Biomass is a light-scattering measurement at 560 nm. Fluid height varies as flasks are shaken, so an integrated G-force sensor ensures that the optical density reading is always triggered at the same fluid height. It is unaffected by changes in shaking speed.

The battery-powered SFR vario system is wireless, with Bluetooth data communication. For very long measurements, users can switch out rechargeable batteries without stopping measurements. PreSens offers disposable shake flasks with integrated sensors and an autoclavable version with reusable oxygen sensors.

Fischer provided examples of some animal-cell and yeast culture applications. In one experiment, a 1-L shake flask was used with different culture volumes and a constant shaking speed. At a relatively high volume (500 mL), the DO concentration fell after about 40 hours of cultivation because of low aeration. Lower filling volumes allow for better aeration. Results showed spikes that represented severe effects of stopping the cultures to draw samples. At a German university, another team used the SFR vario system to monitor pH of a Chinese hamster ovary (CHO) cell culture in a CO2 incubator. Every time someone opened the incubator door, the loss of atmosphere affected the culture pH. But online measurements allowed monitoring of the cultures without opening that door to take samples.

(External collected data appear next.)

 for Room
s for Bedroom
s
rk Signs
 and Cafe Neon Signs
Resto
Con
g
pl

A team at Roche used the system with a CHO culture to monitor and maintain DO concentrations and pH values within specified ranges. This team’s control methods were simply adjusting the shaking speed or CO2 concentration. Higher shaking speeds provide better aeration and thus higher DO concentrations. And of course, pH changes with the partial pressure of CO2 in an incubator. The team never draw samples in this experiment.

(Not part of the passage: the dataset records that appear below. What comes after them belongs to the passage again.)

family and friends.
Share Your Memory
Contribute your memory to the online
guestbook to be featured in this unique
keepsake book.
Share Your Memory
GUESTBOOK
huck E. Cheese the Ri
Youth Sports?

A biomass-monitoring example involved dioxide metabolism of Escherichia coli with glucose and lactose monohydrates. The bacteria digested glucose first, and after that was exhausted, the biomass increased as they changed their metabolism from glucose to lactose. Again, drawing samples caused spikes in the DO curve. With a yeast culture, glucose metabolism produced exponential growth, which slowed to linear growth when the microbes switched over to lactose metabolism. DO values decreased as biomass increased, then when no feed was left, growth came to a full stop.